I shifted my weight nervously. The grass didn’t so much bend under my boots as grind to fine, golden-brown dust.

Dry? You could drop a furled umbrella (remember those?) down the cracks in the lawn, never hear it hit bottom.

“I don’t know how much more of this we can take.”

She had no reply to that, stayed as silent as Oak Bay after dark.

For it was true. It hasn’t rained in Victoria since June 27. Every day we wake up to a morning sunnier than Ed Bain on ecstasy.

The tourists have flooded back. Busker festival crowds have been huge. Last week’s art walk was straight out of a brochure. The deuce coupes pulled 60,000 to the Inner Harbour. Not a single tuba player drowned in rainfall during the Victoria Day parade. Our traditional June-uary, the driving sleet pounding Goldstream Park tents into submission, failed to materialize. This has been the most spectacular summer ever. Worse, there is no end in sight. Unused to perfection, we squirm.

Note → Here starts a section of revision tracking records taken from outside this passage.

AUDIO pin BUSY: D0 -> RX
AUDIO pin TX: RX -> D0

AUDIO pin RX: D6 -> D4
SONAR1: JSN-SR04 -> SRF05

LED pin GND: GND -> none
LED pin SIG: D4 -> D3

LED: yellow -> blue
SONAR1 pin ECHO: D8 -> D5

At least they’re not talking about tightening our twice-a-week lawn watering rules yet. We take our watering restrictions seriously here in Bureaucracy-By-The-Sea (though not as seriously as the English vigilante mob that, in 2004, beat a man within an inch of his life for watering his lawn during a drought, only to find he had merely attached a hose to his bathtub drain). Being a government and military town, we tend to do as we’re told.

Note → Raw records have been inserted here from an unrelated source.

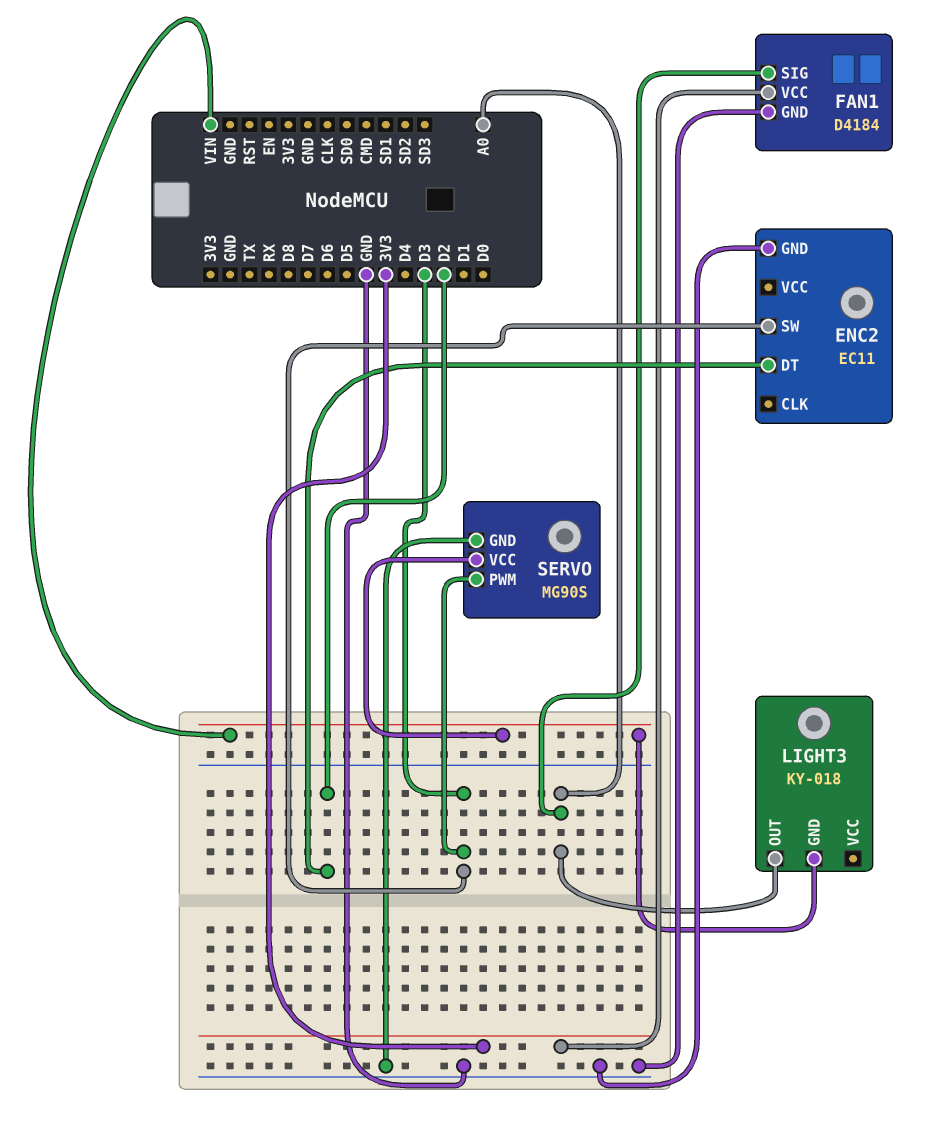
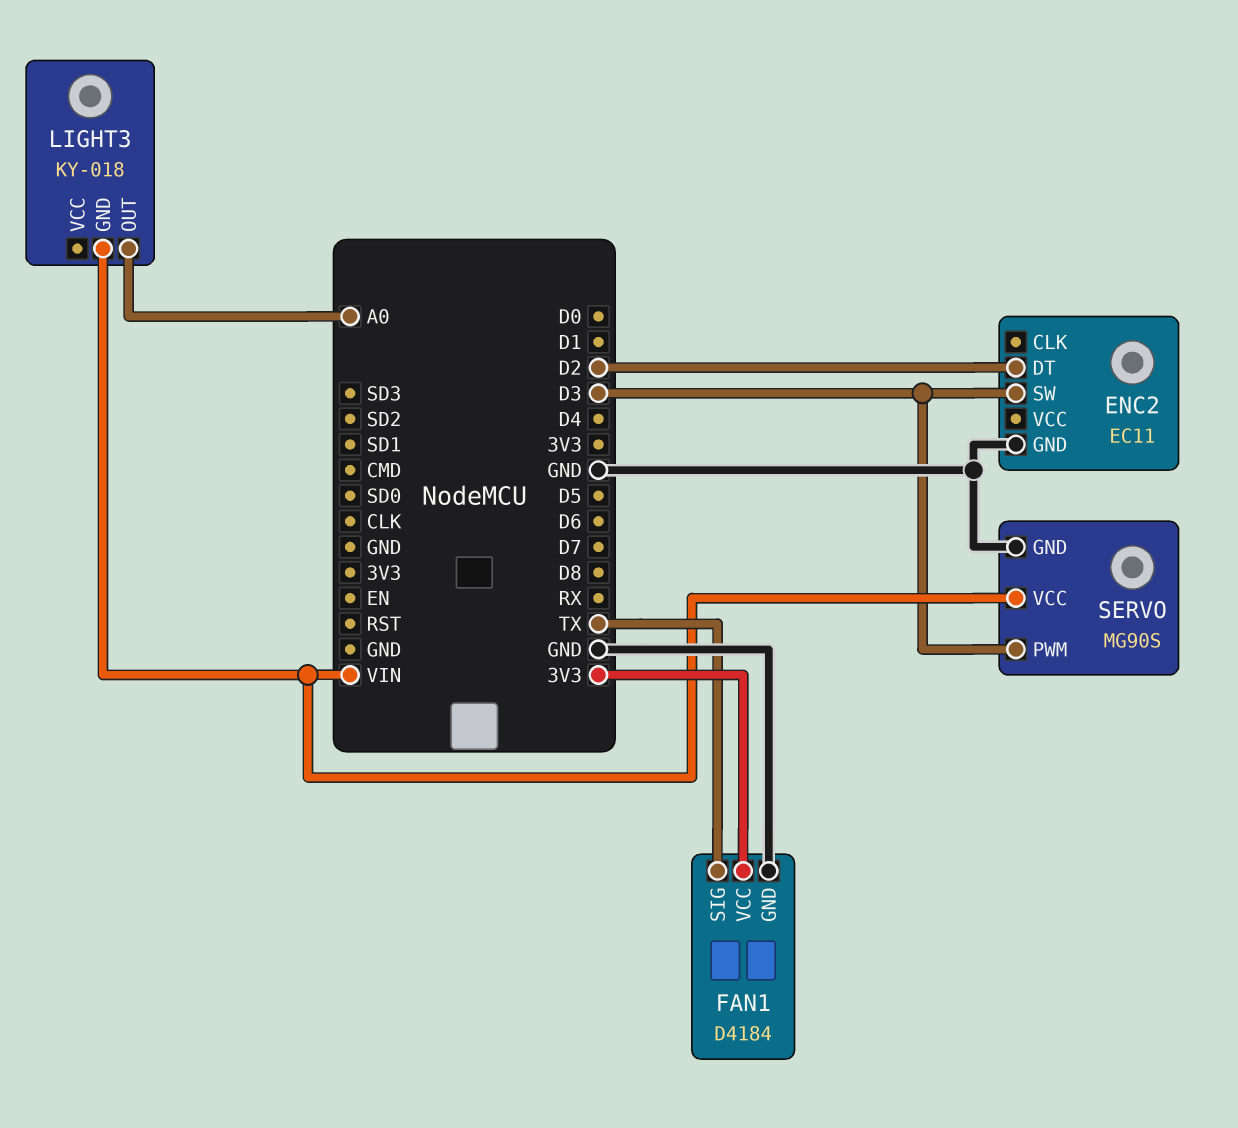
FAN1 pin SIG: A0 -> TX

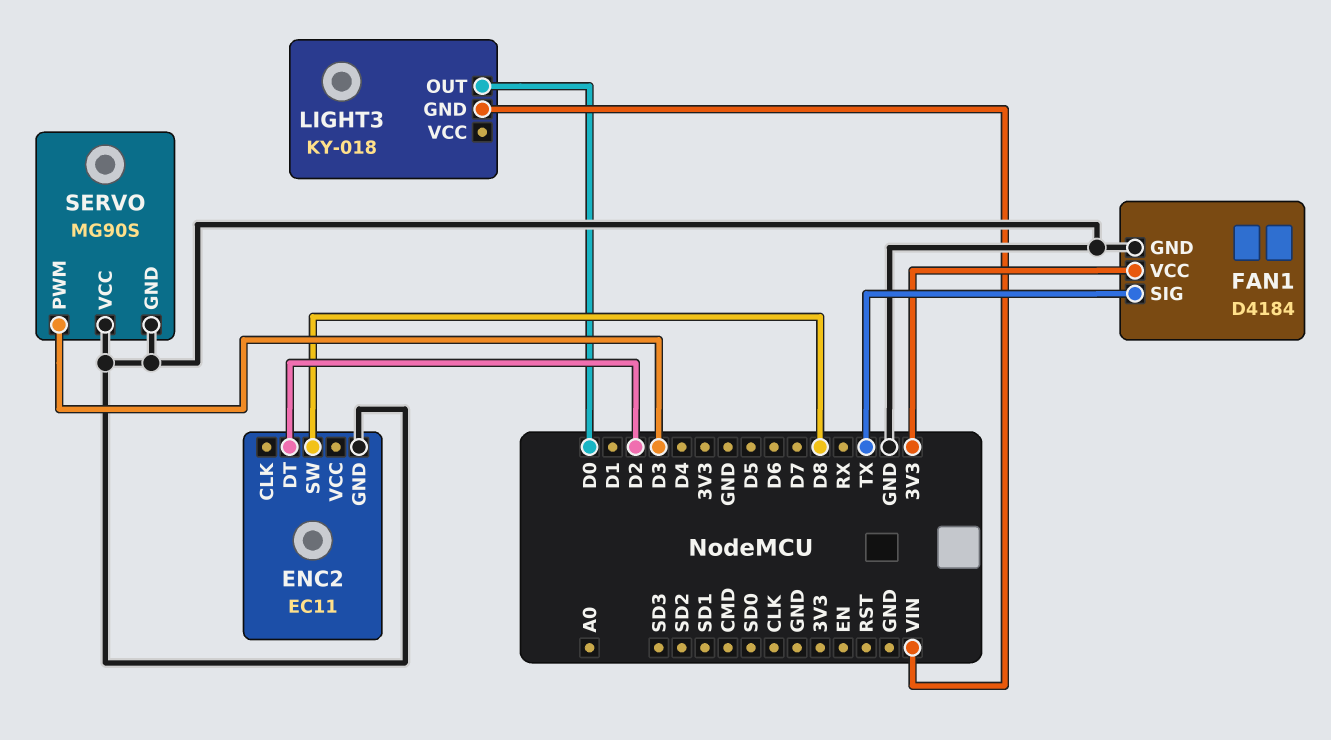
ENC2 pin SW: D3 -> D8
LIGHT3 pin OUT: A0 -> D0
SERVO pin VCC: VIN -> GND

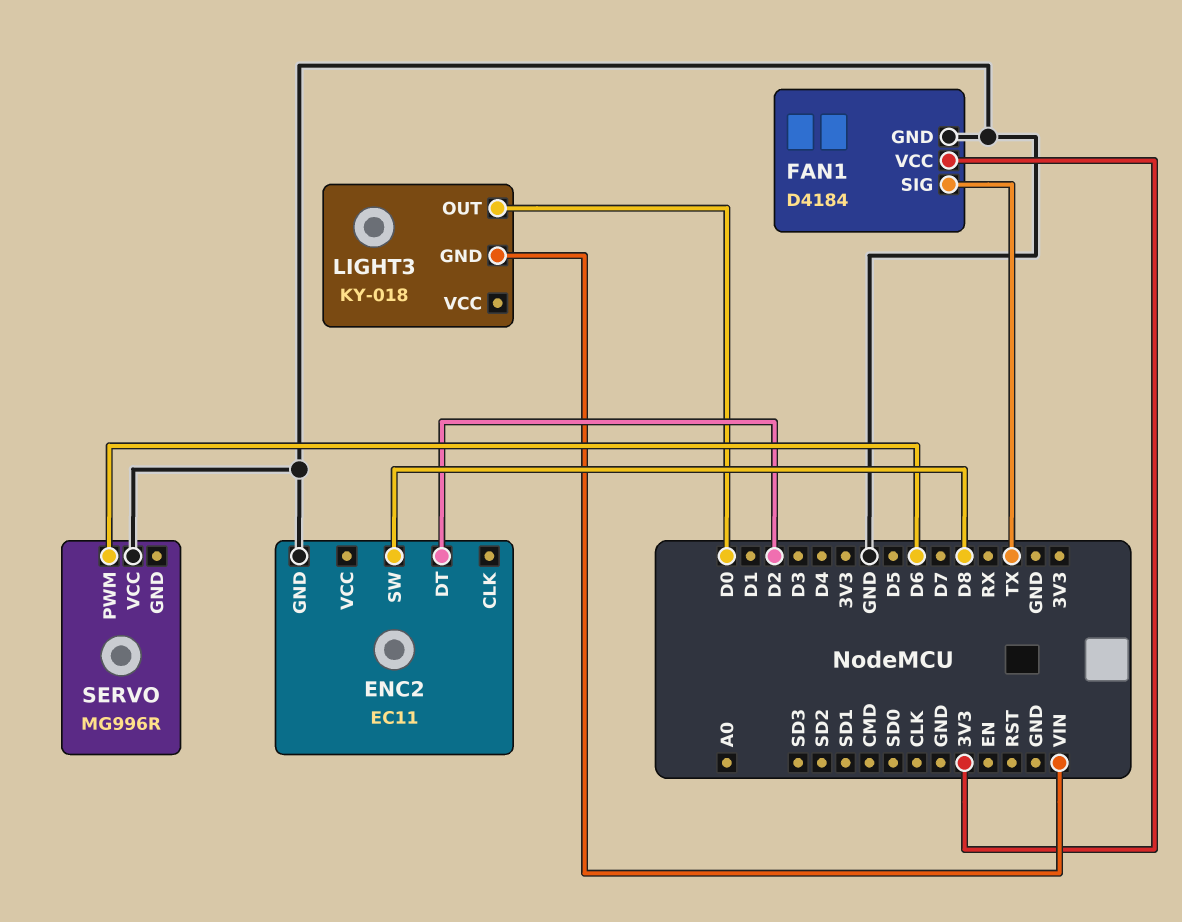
SERVO: MG90S -> MG996R
SERVO pin GND: GND -> none
SERVO pin PWM: D3 -> D6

Or maybe obedience is a Canadian thing in general. (Old joke: How do you get 20 Canadians out of a pool? Tell them to leave.)

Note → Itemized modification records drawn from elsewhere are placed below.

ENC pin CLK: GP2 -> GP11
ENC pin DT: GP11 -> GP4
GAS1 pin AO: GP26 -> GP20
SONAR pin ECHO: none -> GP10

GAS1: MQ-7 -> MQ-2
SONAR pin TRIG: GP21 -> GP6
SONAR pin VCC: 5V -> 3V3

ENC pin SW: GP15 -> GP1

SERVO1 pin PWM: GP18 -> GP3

Here in Victoria, we don’t just vacate the pool, but pull the plug. It’s true. In 2001, after the south Island experienced its driest winter in a century, the Capital Regional District brought in watering restrictions that many called draconian. No filling swimming pools. No filling hot tubs. No power washing driveways. The legislature lawn went brown. Landscapers went out of business.

Did the City of Gardens rebel? No. Asked to hold water consumption to 40 million gallons a day, we cut back to 35. I’m not making this up.

Here’s my favourite water-restrictions story: Years ago there’s a tense scene with a bad guy holed up in a house with an arsenal of guns, blasting the windows out of neighbouring houses. The street has been evacuated. The cops are hiding behind their cars. I’m hiding behind the cops. You can see the shooter moving around inside.

Then, on the dot of 10 p.m., the door of the supposedly empty house next door swings opens. All of us — cops, bad guy, reporters — gape in wonder as the homeowner strides out, turns on his lawn sprinkler, then turns on his heel and marches back inside. It’s 10 o’clock, the city says he can sprinkle, and he’s going to damn well sprinkle.

But I digress, as is so often the case.

“It’s dry,” I said, “but not scorching.” The temperature was in the low- to mid-20s — Miss Congeniality weather, more pleasant than hot.

She grimaced. “You know what that means: Albertans.”

“Yes,” I said. “Other Easterners, too. Ontario, Saskatchewan, Vancouver … Once word gets around, they’ll pour across the moat.”

“Wait until they find out about our lack of flying, biting insects,” she said. “They’ll never leave.”

“You’re right,” I said. “Release some more tse-tse flies.”